Familie Leppers

  • Datering van de foto: ca.1950
  • Wie staan erop: Twaalf kinderen Leppers

Familie Leppers, na de oorlog

In de Van Hogendorpstraat in de Hassselt was het een druk huishouden bij de familie Leppers. Met acht meiden en vier jongens in een eenvoudig Tilburgs woninkje is het passen en meten. Door in ieder bed 2 kinderen te laten slapen en doordat de oudsten al snel het huis uit waren, had je op de open zolder net voldoende ruimte. Zeker in de winter was dat wel zo knus en kon je elkaar warm houden. En wat kon je leuke figuurtjes maken op de bevroren dakraampjes op zolder.

O wee, als je in het donker nog naar het toilet moest. Niemand durfde het aan om alleen in het donker naar de ‘poepdoos', buiten te gaan. Er moest altijd iemand mee naar buiten want je wist maar nooit in het donker!
Toiletpapier, bestond dat wel? Je kende het in ieder geval niet. Op het toilet aan een spijker hing altijd en stapeltje van de in-vierkantjes-gesneden krant. Je wist niet beter.

De zaterdagse wasbeurt was een wekelijks feest. Diegene die het vuilste was moest als laatste. Voor de rest was de volgorde van de jongste oplopend tot de oudste.
Een vriendinnetje dat toevallig getuige was van het wasfeest en zelf alleen zusjes had raakte lichtelijk in paniek toen ze de kleine jongetjes in adamskostuum zo vrij, in en rond de teil zag spelen. Haar moeder kwam later protesteren tegen zulk ongepast gedrag.
Ter afsluiting van de wekelijkse wasbeurt zat vader klaar in zijn fauteuil. Zodra de pyjama aan was moest hij de haren kammen en vervolgens de nageltjes knippen.
Dat waren toch gauw zo'n tweehonderd nageltjes per week.
Zaterdags werd ook de zondagse pudding gekookt die dan de hele nacht in de kelder kon afkoelen. Bij het wegbrengen ervan ging er op een gegeven moment een scheut hete pudding over één van de jongens, in de teil. Gelukkig kon deze snel onderduiken en was de schrik erger dan de schade.

Bij vader en de kinderen was er een stil ontzag voor meneer pastoor. Vader was in dienst van de gemeente, onder andere als kraanmachinist in de Piushaven. Met zijn agrarische afkomst werd de traditie in stand gehouden om ieder najaar het eigen varken te slachten. Voor de kinderen een spectaculair gebeuren. Iedereen wist dat als eerste het beste stukje vlees naar meneer pastoor moest.
Moeder had minder respect voor meneer pastoor. De ervaring had geleerd dat ze overdag de kleinste in de voorkamer de borst moest geven, omdat meneer pastoor de neiging had op voedingstijd langs te komen om de baby te aaien.

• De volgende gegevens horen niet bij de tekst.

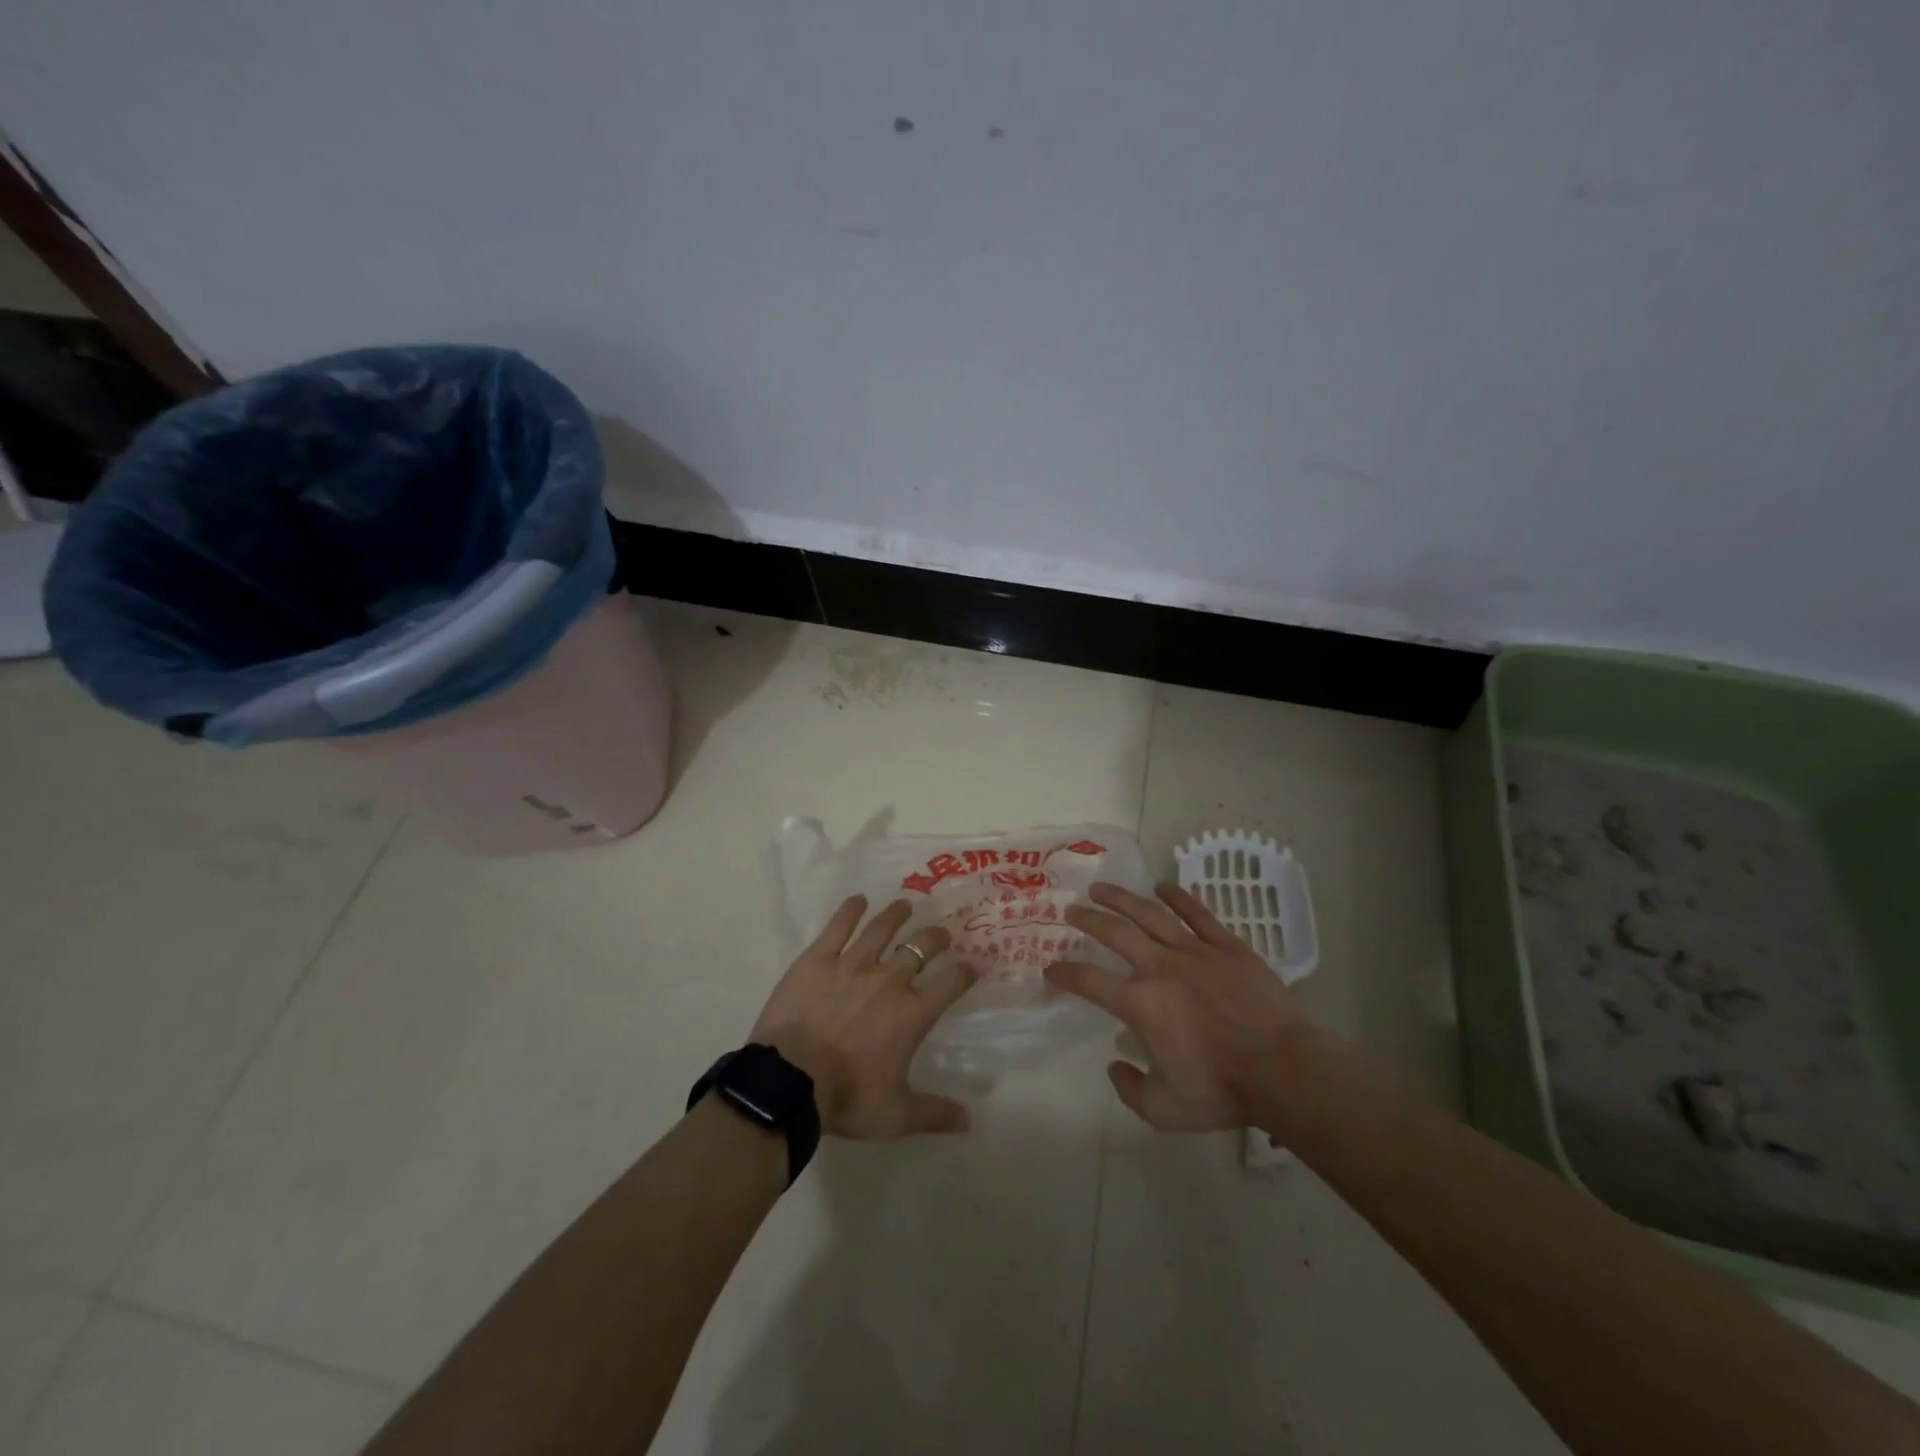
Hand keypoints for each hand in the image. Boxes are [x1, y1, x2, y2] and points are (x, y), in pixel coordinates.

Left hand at [751, 895, 978, 1137]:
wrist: (791, 1082)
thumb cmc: (847, 1098)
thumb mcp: (895, 1115)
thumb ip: (934, 1113)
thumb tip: (969, 1121)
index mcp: (912, 1013)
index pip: (951, 983)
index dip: (965, 972)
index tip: (972, 966)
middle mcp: (889, 980)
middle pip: (920, 948)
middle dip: (936, 938)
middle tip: (941, 933)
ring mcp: (852, 965)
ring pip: (881, 929)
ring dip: (897, 915)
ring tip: (905, 905)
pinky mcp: (818, 959)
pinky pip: (838, 927)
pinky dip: (850, 911)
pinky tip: (858, 900)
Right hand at [1044, 881, 1318, 1129]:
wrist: (1284, 1070)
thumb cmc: (1223, 1090)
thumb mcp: (1165, 1110)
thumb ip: (1130, 1089)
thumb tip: (1115, 1063)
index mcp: (1141, 1004)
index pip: (1090, 981)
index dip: (1065, 973)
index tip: (1051, 969)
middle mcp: (1160, 968)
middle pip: (1116, 933)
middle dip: (1088, 920)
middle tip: (1071, 909)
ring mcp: (1195, 952)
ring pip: (1150, 914)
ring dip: (1122, 898)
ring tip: (1102, 888)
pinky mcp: (1227, 946)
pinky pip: (1198, 913)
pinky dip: (1177, 897)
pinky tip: (1162, 886)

Maar dat bleef dan niet bij het bolletje van de baby.

Het driekoningen zingen was ook een bijzondere gebeurtenisfeest. Door de jaren heen wist je precies waar je wel en niet moest zijn. Tot aan het Wilhelminapark toe. Daar was een huis waar ze heerlijke verpakte dropjes hadden. Die werden in een laatje door de smalle opening van het opengeschoven raam aangereikt. Die snoepjes waren zo lekker, dat je wel terug bleef komen. Bij de derde keer langsgaan kwam wel de opmerking ‘Hebben we jullie al niet meer gezien?'

Alle meisjes zaten op de meisjesschool bij de zusters in de Van Hogendorpstraat. Een broek mocht wel maar met een rok. Bokspringen mocht niet, dat was onzedelijk. Een meisje dat haar pols brak met bokspringen werd daarom aan haar lot overgelaten.
Maar als er één keer in de week naar de Oude Dijk gelopen moest worden, was het wel een hele eer om naast de zuster lopend haar tas te mogen dragen.

Ieder jaar komen er nog verhalen los over de zusterschool aan de Van Hogendorpstraat. Dat gebeurt dan tijdens de jaarlijkse 60+ reünie die de oud-leerlingen zijn gestart.

Frans Kense, met dank aan Sjan Leppers

Foto 1:
De 12 kinderen van het gezin Leppers rond 1950. Tweede van rechts is Sjan.

Foto 2:
Sjan Leppers op het dak van het paleis tijdens de open monumentendag, september 2007.